- Show that $f\left(x,y\right)=\left(e^{x}\cos y,e^{x}\sin y\right)$ is one-to-one around any point of $\mathbb{R}^{2}$. For the points $\left(0,\pi\right)$ and $\left(-1,\frac{\pi}{2}\right)$ find such neighborhoods and the suitable inverse function of $f$.

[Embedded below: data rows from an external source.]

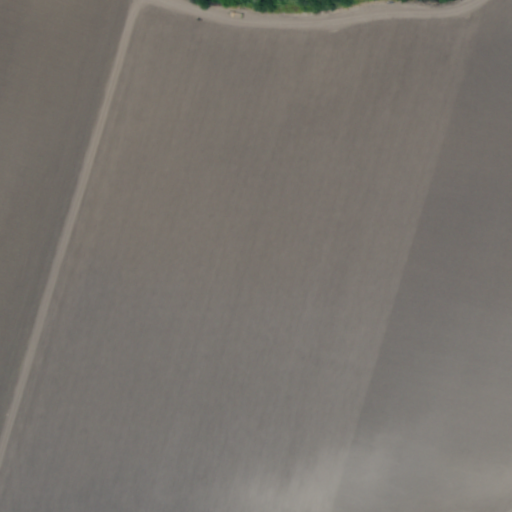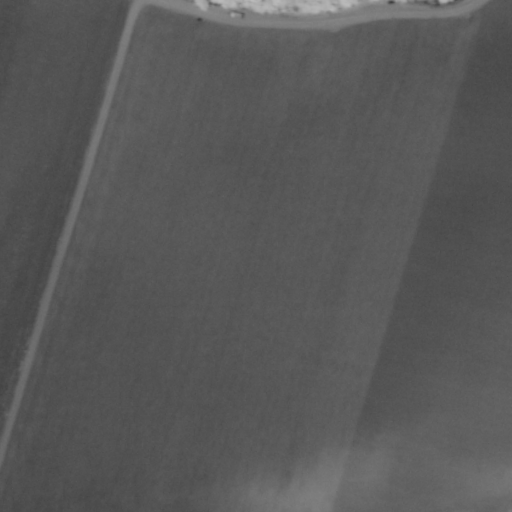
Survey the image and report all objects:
crop: (43, 147)
crop: (204, 271)
crop: (430, 298)
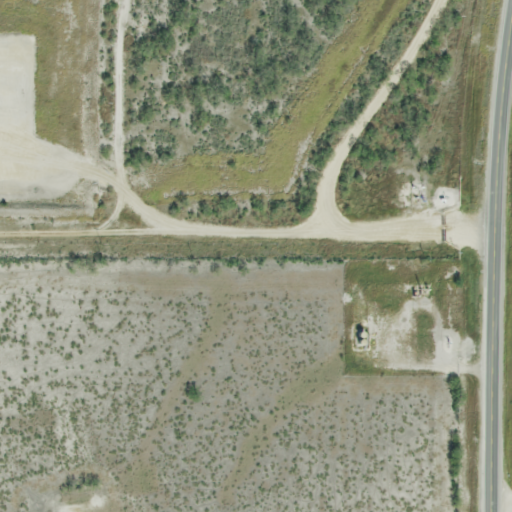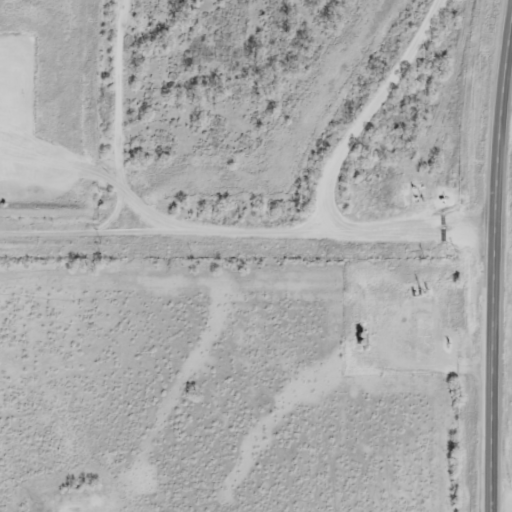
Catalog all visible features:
road: (328, 178)
road: (493, 255)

This is actually the exact same question as: Inverse function theorem question - multivariable calculus
But after being able to do all the steps given there I am a bit stuck on the last part. I have done pretty much the same process and calculations there to find that if $u=e^{x}\cos(y)$ and $v=e^{x}\sin(y)$ then
$$x=\frac{1}{2}\ln\left(u^{2}+v^{2}\right)$$ and for any integer $k$ (and $\arccos$ defined from $[-1,1]$ to $[0,\pi]$ $$y=\pm\arccos\left(\frac{u}{\sqrt{u^{2}+v^{2}}}\right)+2\pi k$$
but I'm having troubles explicitly finding an inverse function and a neighborhood for the given points. e.g. for $(0,\pi)$ if I want to define the inverse function as
$$g\left(u,v\right)=\left(\frac{1}{2}\ln\left(u^{2}+v^{2}\right),\arccos\left(\frac{u}{\sqrt{u^{2}+v^{2}}}\right)\right)$$
so that $g(f(0,\pi))=(0,\pi)$ I'm not sure how to find the neighborhood for which this actually holds (and prove it is true in that neighborhood).
Edit: Actually still stuck on this.. Looking at the point given above $(0,\pi)$, any neighborhood of it will include numbers larger than $\pi$ for the second variable, which I won't be able to "translate back" with $g$, even if I add $2\pi$. i.e. if I check $(0,\frac{3\pi}{2})$ , then
$$ g(f(0,\frac{3\pi}{2}))=g(\cos \frac{3\pi}{2},\sin \frac{3\pi}{2})=(0, \arccos (\cos \frac{3\pi}{2})) = (0, \frac{\pi}{2}) $$ Am I thinking about this wrong?
Hint: define $g:\mathbb {R^2}\to \mathbb {R^2}, g(e^x\cos(y), e^x\sin(y))=(r\cos(y),r\sin(y))$. Is clear that $g$ is bijective and $h=g\circ f$ too. Now, $h^{-1}$ is popular and you can obtain $f^{-1}=h^{-1}\circ g^{-1}$